I miss all the loved ones from my past, but there are loved ones in the here and now. Not only do I have Jerry, but I have three (soon to be four) sweet and precious boys in my life who I cherish and love from the bottom of my heart. It never fails to bring a smile to my face when one of them says “Aunt Renee, you make the best bacon EVER,” or “A-nay best” (2 year-old speak for “Aunt Renee is the best”). And the giggles that come from the two little ones are so contagious! I could be in the worst, most foul mood ever, and just looking at or talking to one of these sweeties makes everything better.
As for Thanksgiving this year? While I still don’t like tea or pecan pie, I AM a convert to something- you know that paragraph I told you to remember earlier? Yeah, well… I LOVE “dressing.” And Jerry’s mom happens to make dressing that is to die for.

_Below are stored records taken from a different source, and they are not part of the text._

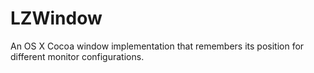 # LZWindow
An OS X Cocoa window implementation that remembers its position for different monitor configurations.
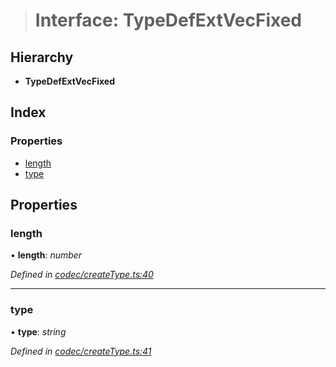 > # Interface: TypeDefExtVecFixed

## Hierarchy

* **TypeDefExtVecFixed**

## Index

### Properties

* [length](_codec_createtype_.typedefextvecfixed.md#length)
* [type](_codec_createtype_.typedefextvecfixed.md#type)

## Properties

###  length

• **length**: *number*

*Defined in [codec/createType.ts:40](https://github.com/polkadot-js/api/blob/e1cf002/packages/types/src/codec/createType.ts#L40)*

___

###  type

• **type**: *string*

*Defined in [codec/createType.ts:41](https://github.com/polkadot-js/api/blob/e1cf002/packages/types/src/codec/createType.ts#L41)*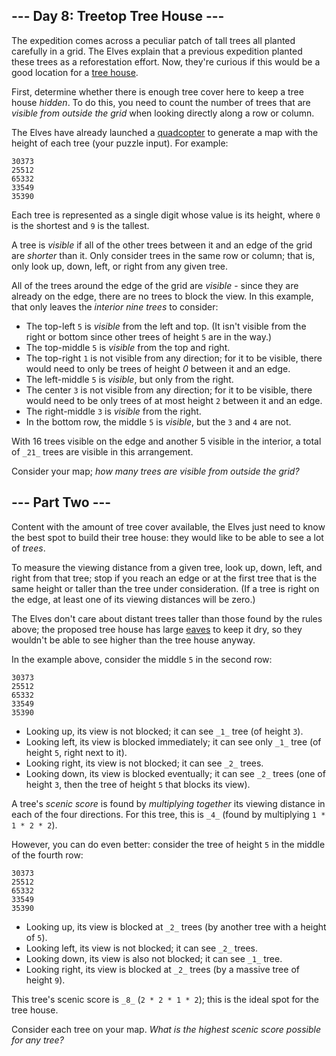 --- Day 8: Treetop Tree House ---
----------------------------------

The expedition comes across a peculiar patch of tall trees all planted carefully in a grid. The Elves explain that a previous expedition planted these trees as a reforestation effort. Now, they're curious if this would be a good location for a [tree house](https://en.wikipedia.org/wiki/Tree_house).

First, determine whether there is enough tree cover here to keep a tree house _hidden_. To do this, you need to count the number of trees that are _visible from outside the grid_ when looking directly along a row or column.

The Elves have already launched a [quadcopter](https://en.wikipedia.org/wiki/Quadcopter) to generate a map with the height of each tree (your puzzle input). For example:

    30373
    25512
    65332
    33549
    35390
    

Each tree is represented as a single digit whose value is its height, where `0` is the shortest and `9` is the tallest.

A tree is _visible_ if all of the other trees between it and an edge of the grid are _shorter_ than it. Only consider trees in the same row or column; that is, only look up, down, left, or right from any given tree.

All of the trees around the edge of the grid are _visible_ - since they are already on the edge, there are no trees to block the view. In this example, that only leaves the _interior nine trees_ to consider:

*   The top-left `5` is _visible_ from the left and top. (It isn't visible from the right or bottom since other trees of height `5` are in the way.)
*   The top-middle `5` is _visible_ from the top and right.
*   The top-right `1` is not visible from any direction; for it to be visible, there would need to only be trees of height _0_ between it and an edge.
*   The left-middle `5` is _visible_, but only from the right.
*   The center `3` is not visible from any direction; for it to be visible, there would need to be only trees of at most height `2` between it and an edge.
*   The right-middle `3` is _visible_ from the right.
*   In the bottom row, the middle `5` is _visible_, but the `3` and `4` are not.

With 16 trees visible on the edge and another 5 visible in the interior, a total of `_21_` trees are visible in this arrangement.

Consider your map; _how many trees are visible from outside the grid?_


\--- Part Two ---
-----------------

Content with the amount of tree cover available, the Elves just need to know the best spot to build their tree house: they would like to be able to see a lot of _trees_.

To measure the viewing distance from a given tree, look up, down, left, and right from that tree; stop if you reach an edge or at the first tree that is the same height or taller than the tree under consideration. (If a tree is right on the edge, at least one of its viewing distances will be zero.)

The Elves don't care about distant trees taller than those found by the rules above; the proposed tree house has large [eaves](https://en.wikipedia.org/wiki/Eaves) to keep it dry, so they wouldn't be able to see higher than the tree house anyway.

In the example above, consider the middle `5` in the second row:

    30373
    25512
    65332
    33549
    35390
    

*   Looking up, its view is not blocked; it can see `_1_` tree (of height `3`).
*   Looking left, its view is blocked immediately; it can see only `_1_` tree (of height `5`, right next to it).
*   Looking right, its view is not blocked; it can see `_2_` trees.
*   Looking down, its view is blocked eventually; it can see `_2_` trees (one of height `3`, then the tree of height `5` that blocks its view).

A tree's _scenic score_ is found by _multiplying together_ its viewing distance in each of the four directions. For this tree, this is `_4_` (found by multiplying `1 * 1 * 2 * 2`).

However, you can do even better: consider the tree of height `5` in the middle of the fourth row:

    30373
    25512
    65332
    33549
    35390
    

*   Looking up, its view is blocked at `_2_` trees (by another tree with a height of `5`).
*   Looking left, its view is not blocked; it can see `_2_` trees.
*   Looking down, its view is also not blocked; it can see `_1_` tree.
*   Looking right, its view is blocked at `_2_` trees (by a massive tree of height `9`).

This tree's scenic score is `_8_` (`2 * 2 * 1 * 2`); this is the ideal spot for the tree house.

Consider each tree on your map. _What is the highest scenic score possible for any tree?_

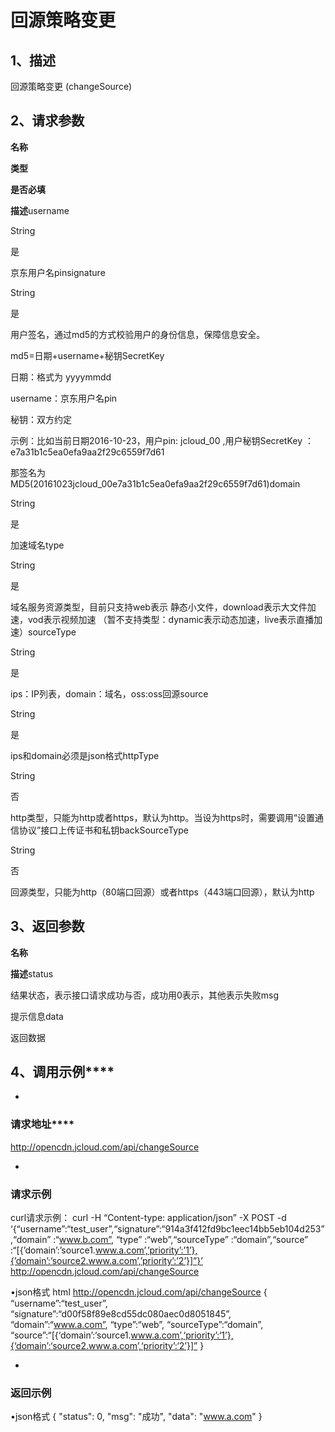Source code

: # **回源策略变更**

## **1、描述**

回源策略变更 (changeSource)

## **2、请求参数**

**名称**

**类型**

**是否必填**

**描述**username

String

是

京东用户名pinsignature

String

是

用户签名，通过md5的方式校验用户的身份信息，保障信息安全。

md5=日期+username+秘钥SecretKey

日期：格式为 yyyymmdd

username：京东用户名pin

秘钥：双方约定

示例：比如当前日期2016-10-23，用户pin: jcloud_00 ,用户秘钥SecretKey ：e7a31b1c5ea0efa9aa2f29c6559f7d61

那签名为MD5(20161023jcloud_00e7a31b1c5ea0efa9aa2f29c6559f7d61)domain

String

是

加速域名type

String

是

域名服务资源类型，目前只支持web表示 静态小文件，download表示大文件加速，vod表示视频加速 （暂不支持类型：dynamic表示动态加速，live表示直播加速）sourceType

String

是

ips：IP列表，domain：域名，oss:oss回源source

String

是

ips和domain必须是json格式httpType

String

否

http类型，只能为http或者https，默认为http。当设为https时，需要调用“设置通信协议”接口上传证书和私钥backSourceType

String

否

回源类型，只能为http（80端口回源）或者https（443端口回源），默认为http

## **3、返回参数**

**名称**

**描述**status

结果状态，表示接口请求成功与否，成功用0表示，其他表示失败msg

提示信息data

返回数据

## **4、调用示例******

* 
### **请求地址******

http://opencdn.jcloud.com/api/changeSource

* 
### **请求示例**

curl请求示例：
curl -H “Content-type: application/json” -X POST -d ‘{“username”:“test_user”,“signature”:“914a3f412fd9bc1eec14bb5eb104d253”,“domain” :“www.b.com”, “type” :“web”,“sourceType” :“domain”,“source” :“[{’domain’:’source1.www.a.com’,’priority’:’1’},{’domain’:’source2.www.a.com’,’priority’:’2’}]”}’ http://opencdn.jcloud.com/api/changeSource

•json格式
html http://opencdn.jcloud.com/api/changeSource { “username”:“test_user”, “signature”:“d00f58f89e8cd55dc080aec0d8051845”, “domain”:“www.a.com”, “type”:“web”, “sourceType”:“domain”, “source”:“[{‘domain’:‘source1.www.a.com’,‘priority’:‘1’},{‘domain’:‘source2.www.a.com’,‘priority’:‘2’}]” }

* 
### **返回示例**

•json格式
{ "status": 0, "msg": "成功", "data": "www.a.com" }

She also makes this carrot soufflé stuff that has about 32 pounds of sugar and 12 pounds butter in it, but dang, that stuff is good! I am still sad and bitter, especially this year, since it’s also Dad’s birthday. So I’m not sure how I’ll feel. When pangs of sadness hit, I know there are still things to be happy about. I’ll go poke my sweet “Munky Chunks” so I can listen to him giggle while I’m eating another helping of dressing and carrot soufflé!
Happy Thanksgiving- may your day be happy and filled with love!